When I reentered your room, Rachel was snoring loudly. This was the moment of reckoning. In your crib, my hand met a cold mattress. I panicked and raced around the upstairs, turning on and off lights. My only reason for being there was to find you. Then I went downstairs, looking in the kitchen, dining room and living room. You weren't anywhere!

Rachel woke up and cried out in surprise. For a moment, I contemplated seizing the old woman and holding her hostage until she told me where you were, but then I saw a flash of blue lights outside the front curtains. I couldn't believe the cops would get there so soon. Perhaps they had expected I would come back to the house and had staked out on the street.

I dropped everything and ran out the back door, shooting through the backyards of our neighbors until I reached Frear Park, where I knew the terrain by heart. I hid out in an overgrown ditch and racked my brain about where you could be. Maybe the police still had you. Maybe they had arranged for you to stay with a neighbor, or worse yet, maybe they had figured out you weren't Robert's child and had given you up! That last scenario killed me.

Oh Mary Ellen, I was so lost, and so desperate to find you, I almost committed two murders and a kidnapping!

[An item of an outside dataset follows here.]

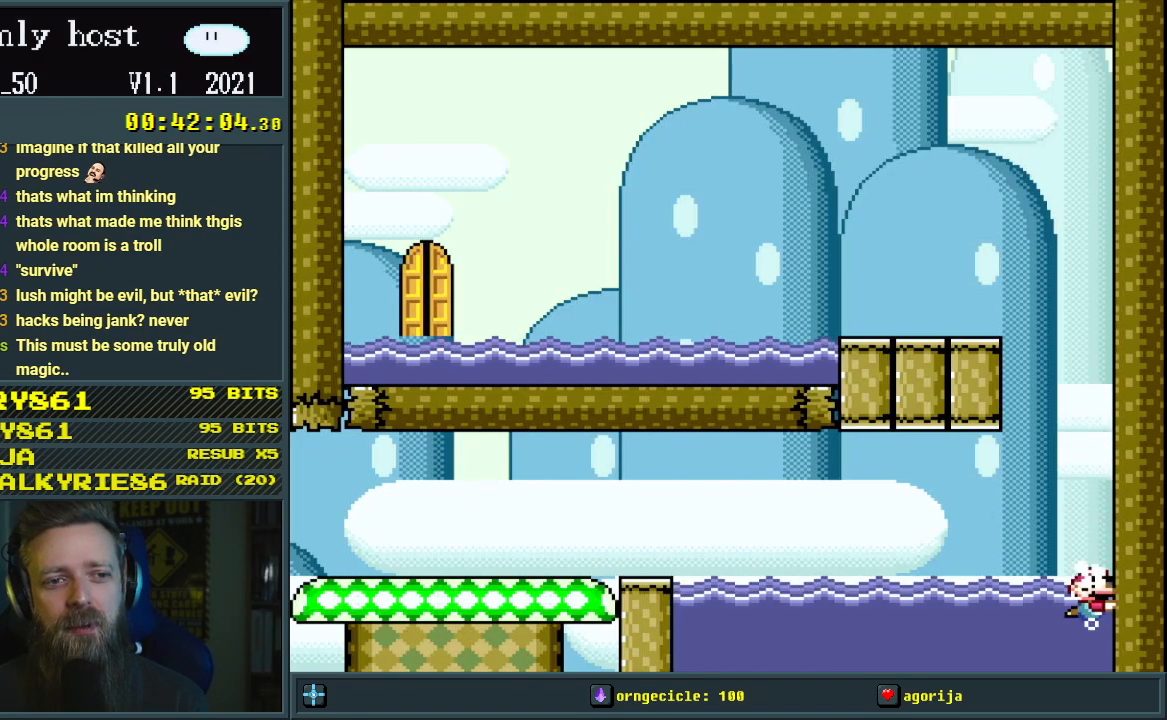
{"buttons": ["B", "Y", "DPAD_UP", "DPAD_LEFT"], "events": [[33, "DPAD_LEFT", "down"], [83, "B", "down"], [83, "DPAD_UP", "down"]]}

I don't want you to romanticize what kind of mother I would have been for you. Now, in hindsight, I think Robert and his mother did the right thing, keeping you from me. I was a mess, and in no state to take care of you. But now that you are older, perhaps you can relate to me. I can't defend my actions, but I also don't think it is right to bring these secrets to my grave.

I'm sorry. It kills me not knowing what happened to you.